Adegan kematian dan kehancuran mewarnai Sichuan. Upaya pemulihan besar-besaran mutlak diperkukan. Sehingga, untuk kali pertamanya dalam sejarah, China membutuhkan bantuan internasional
Dari segi kekuatan, lindu di Sichuan adalah 7,9 skala Richter, tak masuk catatan rekor. Namun, kerusakan yang diakibatkan, juga jumlah korban -- tewas maupun terdampak -- menjadi salah satu yang terparah.
"Dari sisi kerugian ekonomi, gempa Sichuan adalah yang tertinggi kedua sepanjang sejarah, setelah Gempa Tohoku, Jepang 2011," tulis James Daniell, ahli gempa sekaligus editor di situs Earthquake Report, seperti dikutip dari situs BBC.
Gempa tersebut juga mengakibatkan angka tunawisma paling tinggi sepanjang sejarah. Setidaknya 4,8 juta orang jadi pengungsi karena tempat tinggal mereka rusak. Bahkan, sesaat setelah gempa, lebih dari 10 juta orang membutuhkan penampungan.
Sementara, lebih dari 5 juta kamar atau sekitar 1,5Â juta rumah rata dengan tanah. Dan lebih dari 21 juta kamar atau sekitar 6 juta rumah rusak. Angka itu lebih besar dari jumlah rumah di seantero Australia.

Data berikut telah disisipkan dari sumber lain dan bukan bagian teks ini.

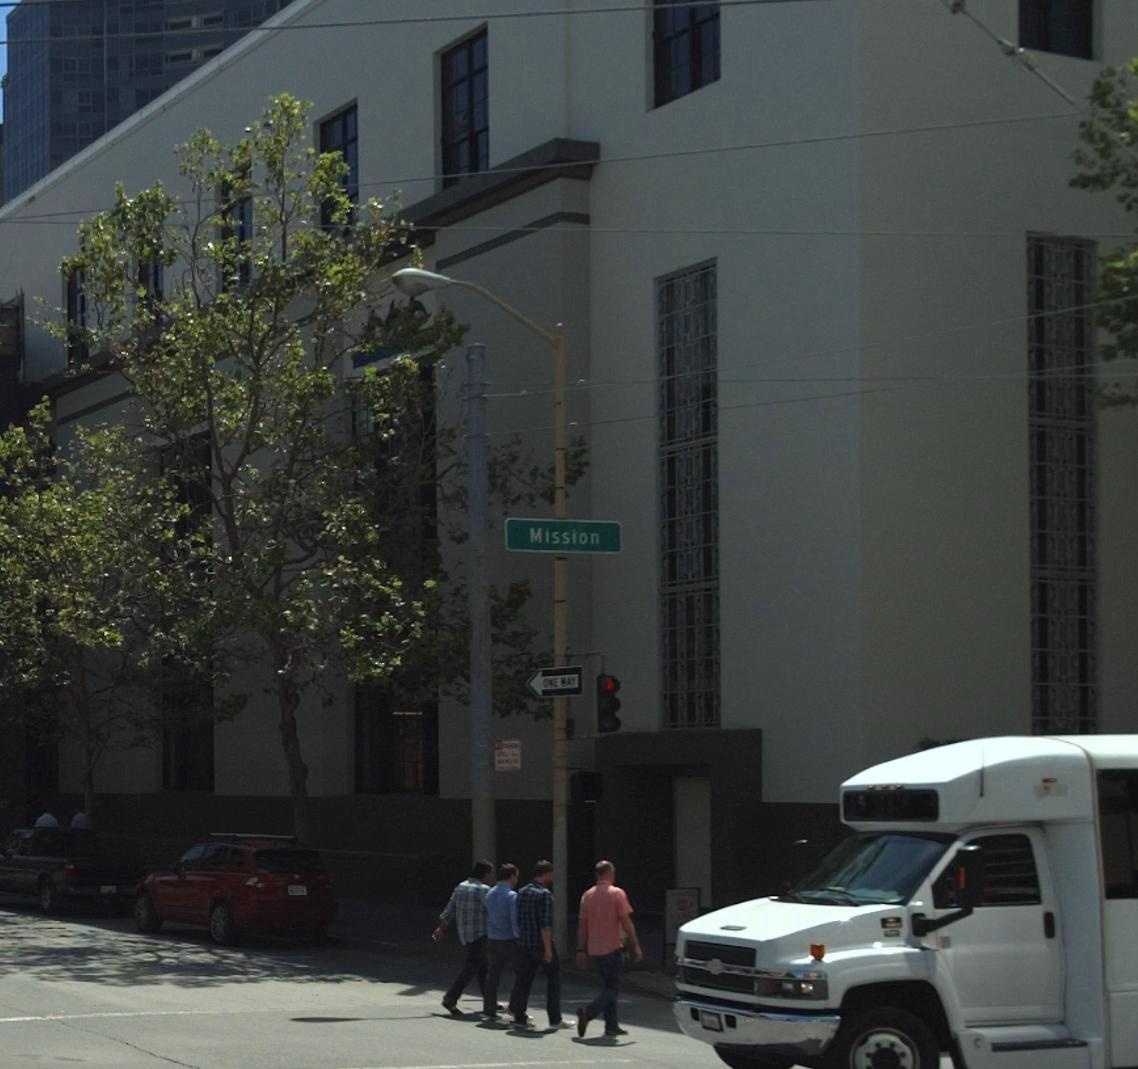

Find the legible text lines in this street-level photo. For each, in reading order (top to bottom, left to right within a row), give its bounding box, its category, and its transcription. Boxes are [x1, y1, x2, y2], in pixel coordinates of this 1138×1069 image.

[528, 526, 601, 546] StreetName: Mission
[541, 676, 576, 689] None: ONE WAY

Jumlah tunawisma akibat gempa Sichuan mengerdilkan angka kerusakan di Haiti dan gempa-gempa bersejarah lainya.
Mungkin bukan gempa yang membunuh manusia, melainkan rumah dan bangunan yang dibangun tak semestinya.
Tempat tinggal yang hancur diguncang gempa, juga tanah longsor, menjadi salah satu faktor yang menyebabnya jatuhnya korban: 87 ribu nyawa melayang dan 370 ribu luka -- angka kematian nomor 7 akibat gempa dalam kurun waktu 100 tahun di dunia.
Peringatan didirikan beberapa hari setelah musibah terjadi. "Seharusnya tak hanya jadi peringatan bagi mereka yang tewas akibat gempa, tapi juga mengingatkan bahwa mendirikan bangunan yang baik bisa menghemat uang, juga menyelamatkan nyawa," kata Daniell.